In spite of the County housing agency scandals and the demands of community groups for more low income housing, County Commissioners displayed no sense of shame, declining to even replace the money stolen from the affordable housing programs. In Miami, Manny Diaz trudges forth in his quest to reduce poverty by removing all poor people from the City limits, replacing them with yuppie condo dwellers.

It is in this context that Miami's Omni Community Redevelopment Agency (CRA) is poised to divert millions of dollars from the poor, to fund parking for wealthy patrons of the CCPA and a tunnel for the Port of Miami.

Chapter 163 of the Florida Statutes allow the creation of CRAs to alleviate "blight" and "slum" areas by redistributing property and reinvesting captured property tax increments. The law allows great flexibility, but does require the production of a Community Redevelopment Plan, whose only tangible objective is to "Provide for the development of affordable housing in the area," or "state the reason" for not doing so (F.S. 163.360 S. 2(c)).

The proposed amendment to the Omni CRA Plan describes Central Miami, identifying East Omni as one of it's wealthiest areas, with average household income at $36,547, raising obvious questions regarding its inclusion in the CRA in the first place. Just across Biscayne Blvd., the West Omni is it's second poorest community, at $14,560 per household.

Naturally, the amended plan urges building over 2,000 "moderate and upper middle" income housing units for the wealthy East Omni. However, because the poorer East Omni "shows a very low demand for new units," urges a mere 394 units there. Evidently, the East Omni is the only low income area in Miami against more affordable housing.

What planet are these people from?

Because they are not spending it on affordable housing, the CRA is being tapped for $50 million to pay for Miami's share of the Port Tunnel. Because the Port is not, technically, in the CRA district, City Commissioners, who head the agency, will redraw the CRA boundaries in order to make sure the cash grab is legal, even if not moral.

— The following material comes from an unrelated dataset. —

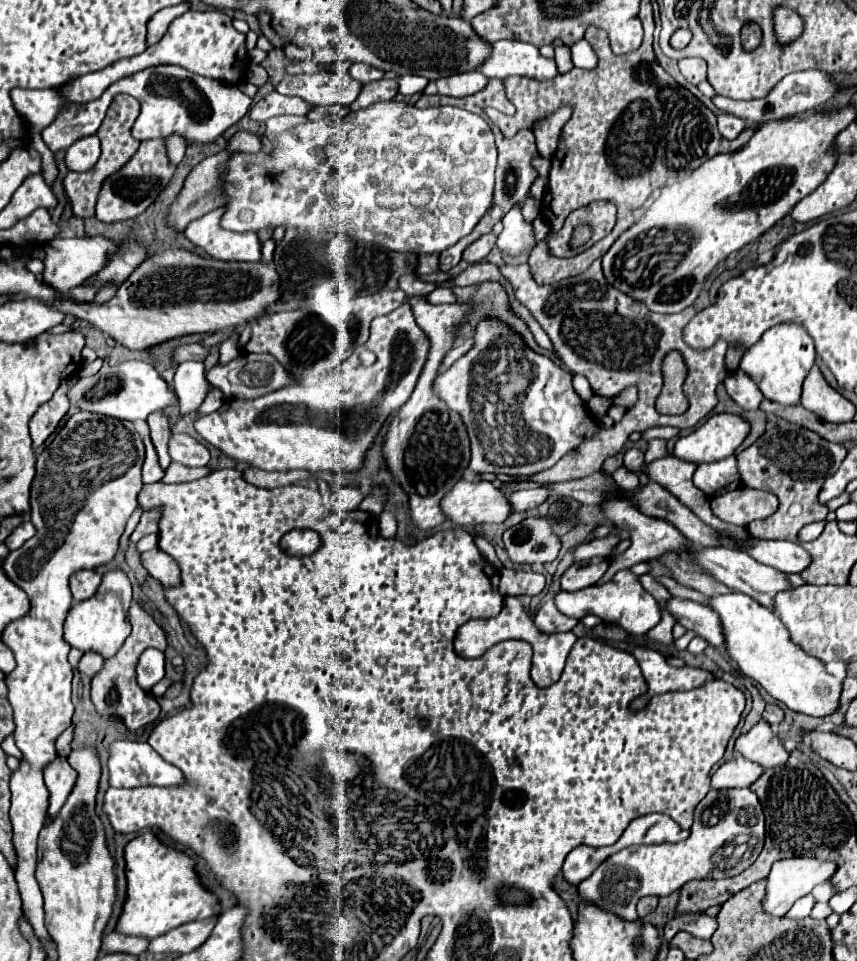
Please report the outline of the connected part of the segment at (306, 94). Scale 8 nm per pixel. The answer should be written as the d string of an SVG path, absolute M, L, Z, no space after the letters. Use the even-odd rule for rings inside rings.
M301 73L285 75L277 85L277 91L281 95L301 97L311 105L351 105L361 91L361 83L351 79L347 73Z

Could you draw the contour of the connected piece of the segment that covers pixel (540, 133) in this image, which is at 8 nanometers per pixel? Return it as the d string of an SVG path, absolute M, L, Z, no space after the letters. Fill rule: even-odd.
M567 107L549 115L549 119L545 123L541 123L541 127L537 127L537 131L533 131L535 139L537 139L537 149L541 151L541 155L545 159L553 157L553 151L557 149L557 135L561 133L561 123L565 119L569 119L569 109Z

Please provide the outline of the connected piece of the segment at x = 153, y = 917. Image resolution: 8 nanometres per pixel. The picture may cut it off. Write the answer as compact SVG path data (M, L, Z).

Best of all, while local governments are crying broke when asked to fund housing, the $50 million tunnel contribution is not even in the CRA Plan. Commissioners will ignore both the plan and the CRA boundaries in order to creatively finance emergency funding for a proposal which has been on the table since 1981. On a legal note, while the Statute requires a Plan, there is no language obliging the CRA to actually adhere to the plan.

The lesson here is that when politicians want to fund a project, they will find the money. Politically connected developers will get their share, a portion of which they will gladly reinvest in the elected officials who approved the expenditure in the first place.

Today, the CRA has more than $50 million earmarked for the poor, which can be used to build affordable housing. But elected officials simply do not want to build homes for poor Black people. These officials, whether through the CRA or other government agency, take money from the poor, drive it through the underground tunnel, and deliver it to the center for the performing rich.